The following is the breakdown of the verbose levels: 0) EXIT APPLICATION 1)
MESSAGE WITHOUT TAG 2) LOG MESSAGE WITHOUT TAG 3) IMPORTANT MESSAGE 4)
ACCOUNT FOUND 5) ACCOUNT CHECK 6) GENERAL MESSAGE
- -w [NUM]
- Error debug level [0 - 10 (more)]. All messages at or below
the specified level will be displayed. The default level is 5.
The following is the breakdown of the error levels: 0) FATAL 1) ALERT 2)

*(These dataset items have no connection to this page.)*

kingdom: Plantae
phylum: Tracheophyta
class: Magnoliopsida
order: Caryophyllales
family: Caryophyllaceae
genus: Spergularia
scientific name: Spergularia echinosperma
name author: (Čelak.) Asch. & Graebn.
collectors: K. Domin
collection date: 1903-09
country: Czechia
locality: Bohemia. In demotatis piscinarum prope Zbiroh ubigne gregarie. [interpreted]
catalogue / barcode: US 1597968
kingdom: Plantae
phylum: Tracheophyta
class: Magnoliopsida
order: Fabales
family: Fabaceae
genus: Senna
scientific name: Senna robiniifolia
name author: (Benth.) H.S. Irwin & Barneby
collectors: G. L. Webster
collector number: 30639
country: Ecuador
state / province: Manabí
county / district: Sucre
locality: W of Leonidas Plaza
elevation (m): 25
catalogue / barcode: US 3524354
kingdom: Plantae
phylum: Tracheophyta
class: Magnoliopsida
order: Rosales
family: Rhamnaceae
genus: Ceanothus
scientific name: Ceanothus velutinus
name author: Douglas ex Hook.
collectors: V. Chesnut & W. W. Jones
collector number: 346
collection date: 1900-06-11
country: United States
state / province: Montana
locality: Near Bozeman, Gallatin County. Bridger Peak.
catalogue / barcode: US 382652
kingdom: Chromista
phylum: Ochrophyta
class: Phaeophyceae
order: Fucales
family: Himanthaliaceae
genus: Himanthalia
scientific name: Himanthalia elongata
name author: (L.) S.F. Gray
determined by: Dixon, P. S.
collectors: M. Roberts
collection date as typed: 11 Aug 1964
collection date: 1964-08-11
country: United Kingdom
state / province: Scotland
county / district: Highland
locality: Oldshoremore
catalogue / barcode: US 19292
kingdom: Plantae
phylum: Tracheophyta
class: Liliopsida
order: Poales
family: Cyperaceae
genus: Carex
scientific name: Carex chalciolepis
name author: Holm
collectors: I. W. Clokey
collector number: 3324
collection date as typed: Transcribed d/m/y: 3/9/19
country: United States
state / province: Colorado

CRITICAL 3) ERROR 4) WARNING 5) NOTICE 6) INFO 7) DEBUG 8) DEBUG - AUDIT
9) DEBUG - SERVER 10) DEBUG - MODULE
- -V
- Display version
- -Z [TEXT]
- Allows basic resuming of a previous scan. The supplied
parameter describes which hosts were completed, which were partially
tested and which had not been started. When Medusa receives a SIGINT, it
will calculate and display a "resume map". This map can then be
supplied to the next run. For example, "medusa [OPTIONS PREVIOUSLY
USED] -Z h6u1u2h8.". In this particular example, hosts 1-5 were
completed, host 6 was partially done (user 1 was partially completed and
user 2 and beyond had not been started), host 7 was completed and host 8
and beyond had not been started. Medusa will parse this map and skip hosts
and users accordingly. It should be noted that only host and user-level,
not password-level, resuming is supported. If a user had been previously
started, but was not completed, it will be tested from the start of its
respective password list.
AUTHOR¶
JoMo-Kun <jmk@foofus.net> fizzgig <fizzgig@foofus.net>
BUGS¶
Found a bug? Feel free to send in a patch.